If you’ve been developing on a project for a while, you are probably aggregating an ungodly amount of git branches locally. Here is a one liner to cleanup your merged branches:
git branch --merged origin/master | grep -v 'master' | xargs git branch -d
If your trunk / target branch is different, you can modify the command as needed, replacing the
occurrences of master
with your target branch. Let’s step through the commands and see how they
compose together.
List Merged Branches
Here we’re interested in local branches which have been merged into our production branch on the remote git repository.

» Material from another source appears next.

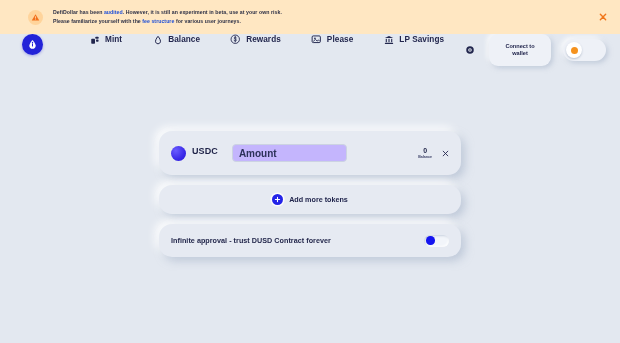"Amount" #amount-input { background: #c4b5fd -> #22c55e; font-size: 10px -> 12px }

git branch --merged origin/master
continuous-deployment
master
pg-migrate
continuous-deployment
and pg-migrate
are two feature branches that I still have locally even
though they are now in production. master
is my local copy of master, which I am happy to keep,
which leads us into step 2, filtering out the branch(es) you want to keep.
Filter The Results
I want to keep my local copy of master
. To do so, we can leverage grep
with the -v
flag to do
an inverse match on master
. We are saying to match on everything except master
. By using the
unix pipe operator (|
) we can chain the two commands together. Briefly explained, a unix pipe
takes the standard output (stdout) of one command and pipes it in as the standard input (stdin) of
another. So we are executing grep -v 'master'
against the output of:
continuous-deployment
master
pg-migrate
which gives the results:
continuous-deployment
pg-migrate
Everything but master
. Perfect!
Delete The Branches
The final piece of the puzzle is to pipe these new results into xargs git branch -d
. To delete a
local git branch we can run
git branch -d <your-branch>
so this is the meat and potatoes of our final command. Since the stdout that we are currently
working with is a list where each git branch is on a new line, we can use xargs
to allow us to
execute git branch -d
for each item (branch) in that list. What this looks like under the hood is:
git branch -d continuous-deployment
git branch -d pg-migrate
Piecing It All Together
Putting all the pieces together and executing the one liner
git branch --merged origin/master | grep -v 'master' | xargs git branch -d
we get
Deleted branch continuous-deployment (was 86cfe6d).
Deleted branch pg-migrate-cleanup (was 433f4d6).
As you can see, each local branch was deleted - just what we were hoping for. Hopefully that will help keep your local repositories a little bit cleaner. This could also easily become a shell function for convenience’s sake but I’ll leave that as an exercise for the reader.